The court also stated that Long-Term lacked the requisite good faith for the "reasonable cause" defense because of the way it reported the transaction on the M-1 schedule of its tax return. SPA207-SPA210. The court found that Long-Term prepared a draft return that "truthfully reveal[ed]" the capital losses, but that it followed the recommendation of its advisors at two major accounting firms to revise the caption of the relevant entry and to report it on line 6 instead of line 7 of the Schedule M-1. SPA208. Because the court viewed the final entry as "misleading," however, it concluded that it was "of little moment" that it was counseled by the accountants. SPA209-SPA210.

 

SUMMARY OF ARGUMENT

 

 

1. The "reasonable cause" and "good faith" exception of I.R.C. § 6664(c)(1) embodies the fundamental principle that taxpayers who act reasonably in reporting their taxes should not be subject to penalties. The regulations provide that the most important factor in determining reasonable cause is "the taxpayer's effort" to determine its tax liability and that reasonable reliance on professional advice meets the standard. Treas. Reg. § 1.6664-4(b)(1).

Appellants satisfied this standard by doing precisely what a reasonable taxpayer would do when faced with a complex tax law question beyond the scope of the taxpayer's expertise. Appellants hired the leading experts in the field and worked closely with them from the start so that they had full access to all the pertinent facts. Appellants claimed the tax loss in question only after being advised by the experts that the proposed tax return position "should" be upheld by the courts, if challenged. In light of this close working relationship and King & Spalding's strong reputation and assurances, Appellants reasonably believed that they were getting sound advice not based on unreasonable assumptions.

The trial court rejected the "reasonable cause" defense because it erroneously believed that Appellants were required to engage in their own detailed analysis and second-guessing of their expert's advice. In particular, the court found the oral advice received by Appellants to be deficient because Appellants could not prove the content of the analysis that was conveyed. But the regulations establish that a taxpayer may rely on oral advice that consists of a conclusion, without detailed analysis, unless the taxpayer is aware of some reason why reliance would be unreasonable. Treas. Reg. § 1.6664-4(b)(2), Ex. 1, § 1.6664-4(c)(2). Indeed, it would have been unreasonable for Appellants to have second-guessed the analysis of the expert counsel that they retained. See, e.g., United States v. Boyle, 469 U.S. 241, 251 (1985). Thus, the trial court applied an unduly strict and legally erroneous standard in penalizing Appellants for failing to inquire about certain details of counsel's analysis.

- [Given records]

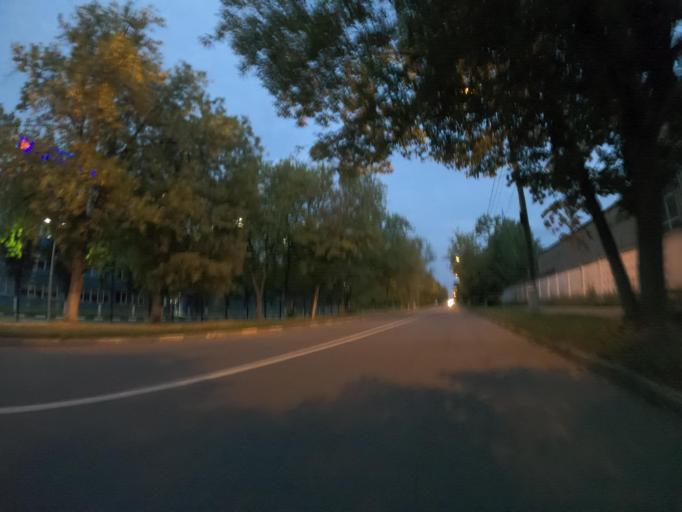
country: RU
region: Moskovskaya
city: Zhukovskiy
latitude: 55.6046
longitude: 38.1183
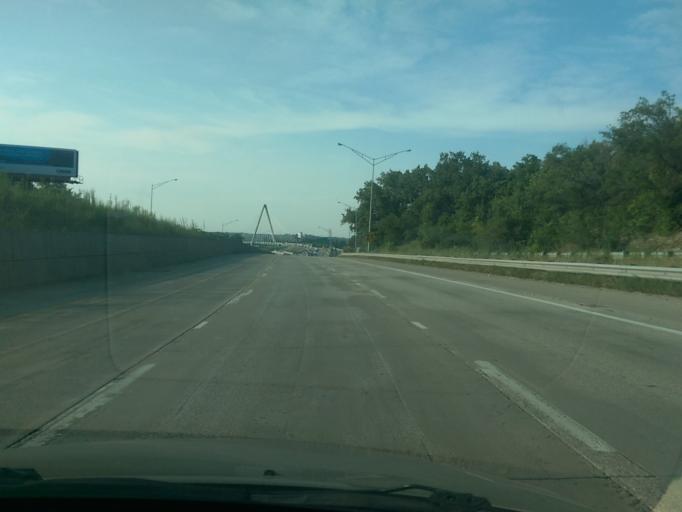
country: US
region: Missouri
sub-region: Jackson County
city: Kansas City
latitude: 39.1116
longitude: -94.5646
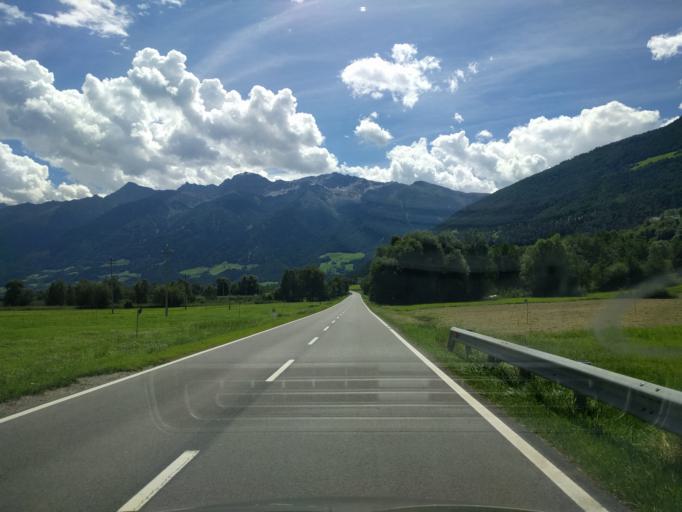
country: IT
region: Trentino-Alto Adige
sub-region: Bolzano
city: Sluderno
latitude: 46.6448
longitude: 10.5688
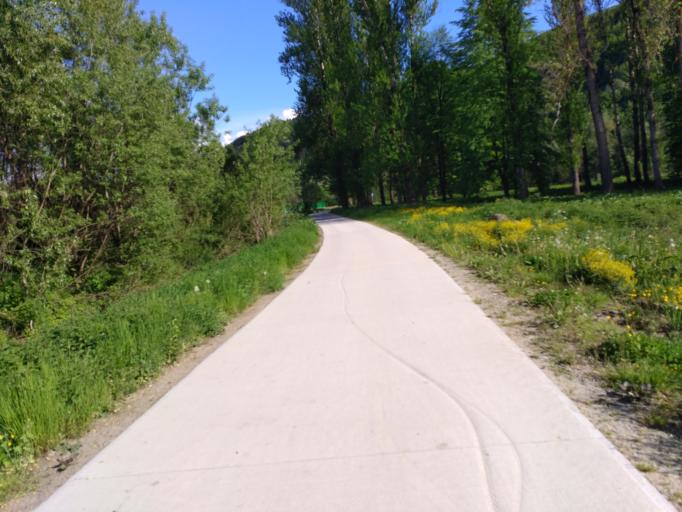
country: PL
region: Lesser Poland Voivodeship
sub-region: Powiat nowosadecki
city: Lacko
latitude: 49.5503
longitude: 20.4432
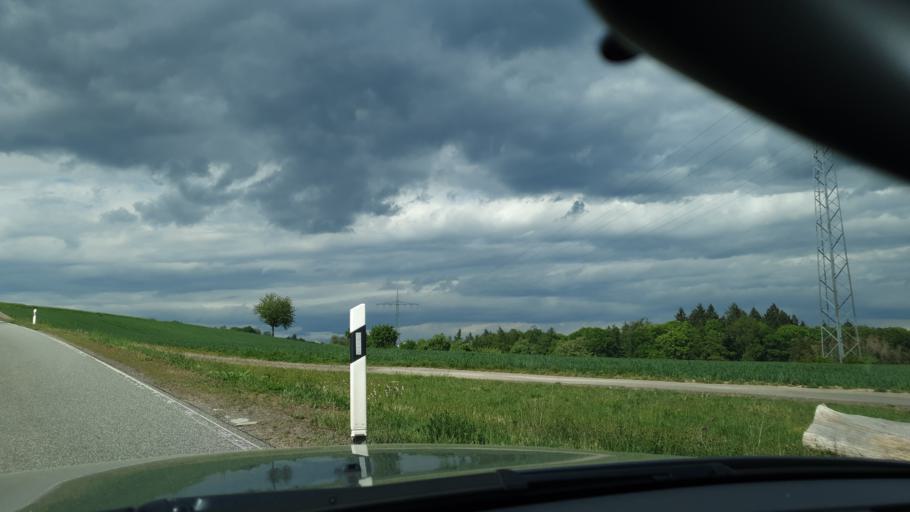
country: DE
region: Rheinland-Pfalz
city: Zweibrucken
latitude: 49.2749
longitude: 7.3770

- [Short problem] In the excerpt on the tax penalty defense, what do the cited regulations name as the most important factor in determining reasonable cause?

- [Problem solution] The taxpayer's effort to determine its tax liability.